* [Request]:
Give back exactly the stretch of data below from the line holding "Irish Pub Warnitz" through the line holding "Eis Bahn Hof E. Huguenin", both ends included, and leave the remaining lines out.

* [Task inputs]:
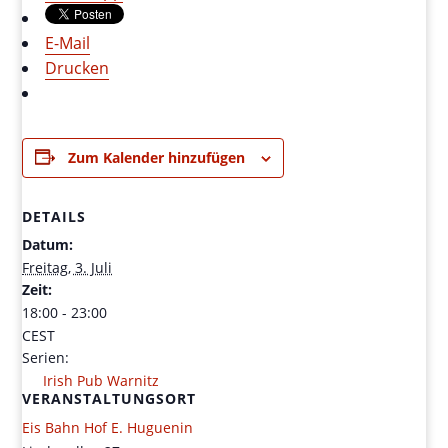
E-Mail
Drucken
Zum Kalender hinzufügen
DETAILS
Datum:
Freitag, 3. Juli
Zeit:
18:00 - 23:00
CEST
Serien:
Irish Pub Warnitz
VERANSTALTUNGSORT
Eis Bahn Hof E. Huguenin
==
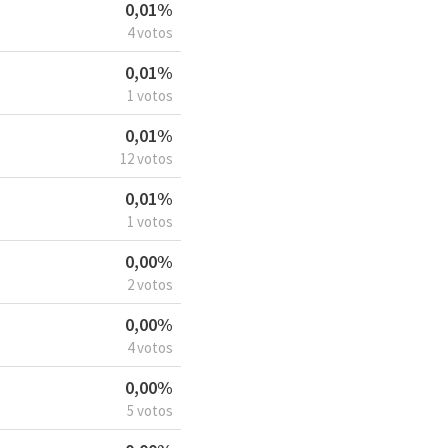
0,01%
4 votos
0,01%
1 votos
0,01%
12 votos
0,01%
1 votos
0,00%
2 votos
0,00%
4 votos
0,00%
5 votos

* [Solution]:
Irish Pub Warnitz
VERANSTALTUNGSORT
Eis Bahn Hof E. Huguenin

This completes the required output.